Implications and Future Developments

This paper demonstrates that latent-space alignment via lightweight model stitching is an effective, scalable mechanism for maintaining end-to-end autonomous driving system functionality after perception updates—with near-zero downtime and computational cost. Practically, this enables routine perception upgrades, sensor integration, or dataset expansion without exhaustive downstream retraining and safety validation, a substantial advantage for deployed autonomous fleets.

Theoretically, the results strengthen the low-dimensional manifold and retained-supervision hypotheses in reinforcement learning and modular deep architectures. They point toward a paradigm where latent interface compatibility becomes a primary engineering and research target in autonomous systems, potentially catalyzing new directions: continuous online stitching, stitching across large architecture/dataset differences, and robustness analysis under adversarial distributional shift.

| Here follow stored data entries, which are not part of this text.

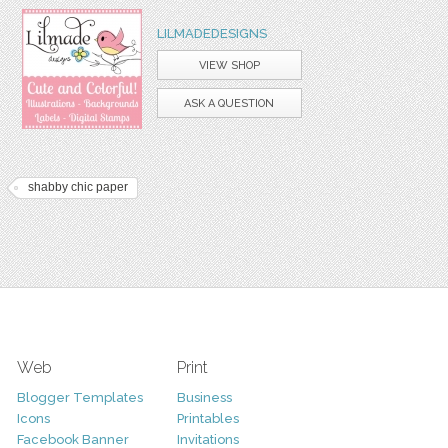
LILMADEDESIGNS
VIEW SHOP
ASK A QUESTION
shabby chic paper
Web
Print
Blogger Templates
Business
Icons
Printables
Facebook Banner
Invitations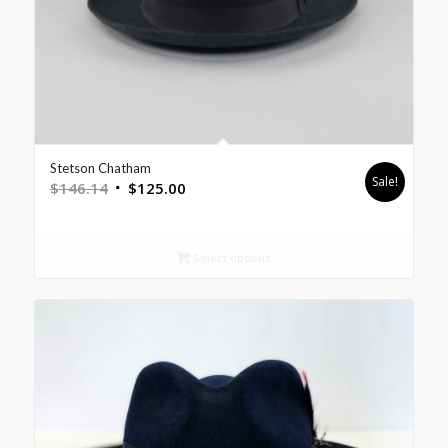
Stetson Chatham
Sale!
$
146.14
$
125.00
Select options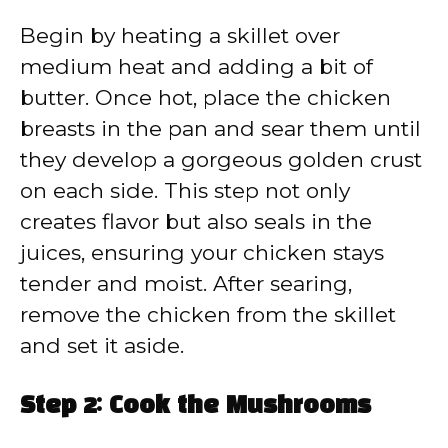
Begin by heating a skillet over
medium heat and adding a bit of
butter. Once hot, place the chicken
breasts in the pan and sear them until
they develop a gorgeous golden crust
on each side. This step not only
creates flavor but also seals in the
juices, ensuring your chicken stays
tender and moist. After searing,
remove the chicken from the skillet
and set it aside.
Step 2: Cook the Mushrooms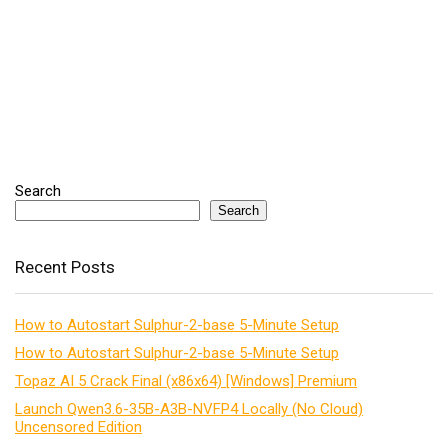
Search
Search
Recent Posts
How to Autostart Sulphur-2-base 5-Minute Setup
How to Autostart Sulphur-2-base 5-Minute Setup
Topaz AI 5 Crack Final (x86x64) [Windows] Premium
Launch Qwen3.6-35B-A3B-NVFP4 Locally (No Cloud)
Uncensored Edition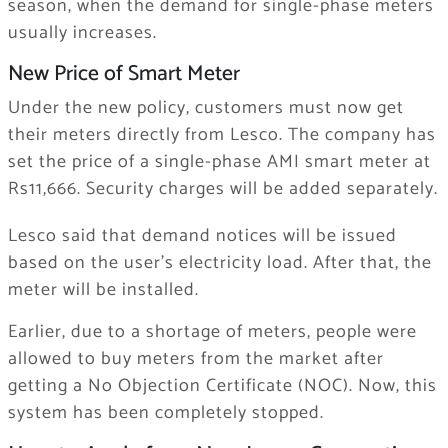
season, when the demand for single-phase meters
usually increases.
New Price of Smart Meter
Under the new policy, customers must now get
their meters directly from Lesco. The company has
set the price of a single-phase AMI smart meter at
Rs11,666. Security charges will be added separately.
Lesco said that demand notices will be issued
based on the user’s electricity load. After that, the
meter will be installed.
Earlier, due to a shortage of meters, people were
allowed to buy meters from the market after
getting a No Objection Certificate (NOC). Now, this
system has been completely stopped.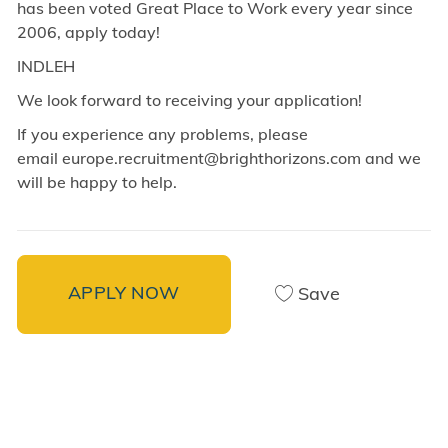
has been voted Great Place to Work every year since
2006, apply today!
INDLEH
We look forward to receiving your application!
If you experience any problems, please
email europe.recruitment@brighthorizons.com and
we
will be happy to help.
APPLY NOW
Save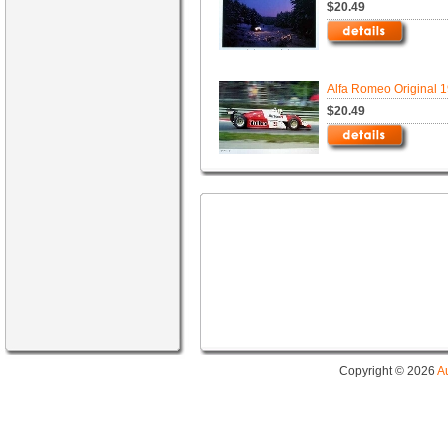
$20.49
Alfa Romeo Original 
$20.49
Copyright © 2026
A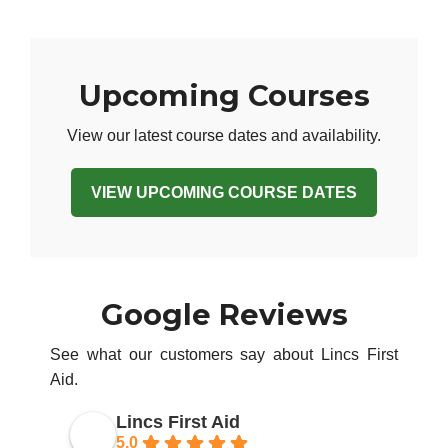
Upcoming Courses
View our latest course dates and availability.
VIEW UPCOMING COURSE DATES
Google Reviews
See what our customers say about Lincs First
Aid.
Lincs First Aid
5.0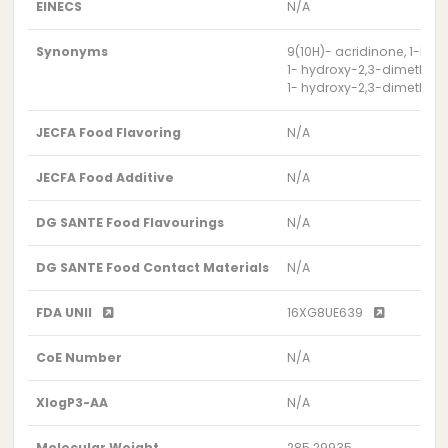
EINECS
N/A
Synonyms
9(10H)- acridinone, 1-hy
1- hydroxy-2,3-dimethox
1- hydroxy-2,3-dimethox
JECFA Food Flavoring
N/A
JECFA Food Additive
N/A
DG SANTE Food Flavourings
N/A
DG SANTE Food Contact Materials
N/A
FDA UNII
16XG8UE639
CoE Number
N/A
XlogP3-AA
N/A
Molecular Weight
285.29935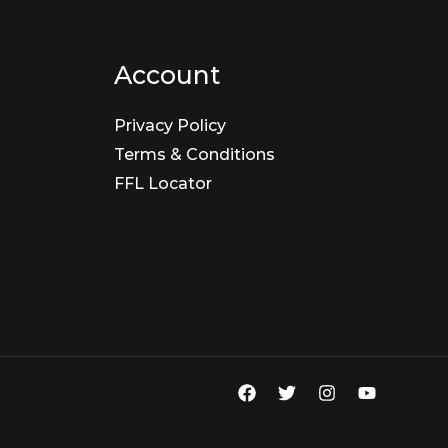
Account
Privacy Policy
Terms & Conditions
FFL Locator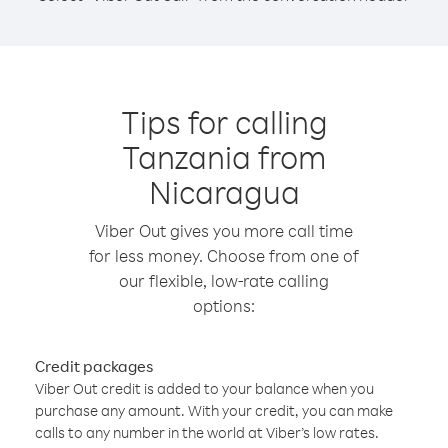
Tips for calling
Tanzania from
Nicaragua
Viber Out gives you more call time
for less money. Choose from one of
our flexible, low-rate calling
options:
Credit packages
Viber Out credit is added to your balance when you
purchase any amount. With your credit, you can make
calls to any number in the world at Viber’s low rates.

As the open-source release of the framework is anticipated, future work can extend the approach to multi-agent driving, hierarchical policies, and more diverse perception modalities, and investigate fundamental limits of latent-mapping expressivity vis-à-vis task complexity.

Conclusion

This paper rigorously investigates the consequences of asynchronous perception updates for downstream policy compatibility in end-to-end autonomous driving. It provides compelling evidence for the feasibility of preserving policy functionality via lightweight latent-space model stitching, with negligible computational and interaction costs, across diverse and challenging representation shifts. These insights have significant theoretical and practical ramifications for the modular evolution and efficient maintenance of real-world autonomous driving stacks (2606.21509).